I first saw a picture of this truly unique dessert on Instagram! This recipe comes from Figs & Pigs, a UK based blog with great ideas and photographs. I had to convert the measurements, and ended up making a full sheet pan to avoid ending up with half of a container of filo dough and half a can of sweetened condensed milk leftover.
The syrup from the original recipe sounds awfully sweet, so I used a lighter version with just local honey courtesy of the CSA+, water, lemon, and cardamom. This raw honey has a rich flavor and texture, it’s great for baking, spreading on toast, or right off the spoon. Did you know you can order CSA+ shares and a la carte items right to most of our pick-up sites? Visit their website to learn more about their Share Options!
I used whole cardamom pods which can be ground into powder, or ground cardamom can also be used. The results were “very cardamom-y” which I enjoy, but if you want a less intense flavor use ground cardamom or a spice grinder for the pods.
Once everything is set up, it turns out baklava is actually very easy to make! I’m looking forward to testing out a more conventional version soon. The carrot filling is inspired by Halva, a dense, sweet Asian confection. Halva is usually nut butter based, but is sometimes based on vegetables like carrots, squash, pumpkins, or yams. Finely shred the carrots so they cook down into a very soft and sweet paste. The easiest way to do this is the shredding disk of a food processor, but a little (maybe a lot) of elbow grease and a box grater will work just as well. When the carrots are ready, melt the butter and set up everything up on the counter. Filo can be difficult to work with, and it’s best to keep it covered with a damp cloth while working.
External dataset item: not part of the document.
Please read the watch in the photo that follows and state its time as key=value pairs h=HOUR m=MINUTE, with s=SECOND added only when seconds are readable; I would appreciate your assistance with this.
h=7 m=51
I consulted a couple of different recipes before getting started, and picked up a few great tips from The Pioneer Woman! The easiest way to put this together, is to unroll the filo dough, brush the top layer with butter, and then pick up 2 sheets and lay them butter side down in the pan. You’ll end up with butter in between each layer and avoid lifting single sheets slick with butter. Layer the pistachios and carrots in between half of the sheets of assembled filo. While the baklava is baking simmer the sauce on the stove. Pour the sauce over the baked dish, and let cool completely! We noticed this is definitely easier to eat the next day when the sauce holds everything together.
Carrot & Pistachio Baklava
For the carrots:
4 cups finely shredded carrots
1 can sweetened condensed milk (organic available at Greenstar in Ithaca)
2 tablespoons grated ginger
8 cardamom pods, de-seeded and ground or left in chunks for a very cardamom-y flavor
3 tablespoons unsalted butter
To assemble the baklava:
1 package filo dough, thawed overnight, and brought to room temperature
1 1/2 – 2 sticks unsalted butter, melted
2 cups chopped pistachios, 1/4 cup reserved for the top
1 cup honey
2 teaspoons lemon juice
1 teaspoon vanilla
4 cups cardamom pods, whole
Make the carrot halva. Melt the butter over medium low heat, add the cardamom and cook for a few minutes until fragrant and butter starts to brown. Add the carrots and sweetened condensed milk to the pan and bring to a simmer. Simmer, stirring frequently until the milk is reduced and the mixture is thick, about 10 minutes. Set aside and let cool.
Preheat the oven to 350°F, grease a baking pan and then add parchment paper. Unroll the filo dough and brush the top layer with melted butter. Lift up the buttered sheet, and sheet below it, then place them buttered side down in the pan. Repeat with half of the filo. Carefully spread the carrot mixture over the filo that is inside the pan. Sprinkle the chopped pistachios on top, remembering to save 1/4 cup for the top of the baklava. Continue buttering and transferring the remaining filo over the filling. Brush the top of the assembled pastry with melted butter. Use a sharp knife to cut the baklava into diamond shapes, slicing through all of the layers. Bake the baklava for 45 minutes, until the top is browned.
While the baklava is baking, make the honey syrup. Bring the ingredients for the syrup to a boil and simmer for about 20 minutes. Carefully remove the cardamom pods. When the baklava is finished, carefully pour the syrup all over the top. Let cool completely (for several hours or overnight) before serving.
Recipe Notes. This baklava tastes very different from a traditional version. It’s not nearly as sweet, and it’s heavily spiced. If you love sweet and syrupy baklava double the syrup. Shelled pistachios can be quite expensive, but the color and flavor work really nicely with the carrots. Feel free to sub half of a different type of nut in combination and sprinkle just pistachios over the top. I purchased the pistachios and cardamom pods from the bulk department of Greenstar.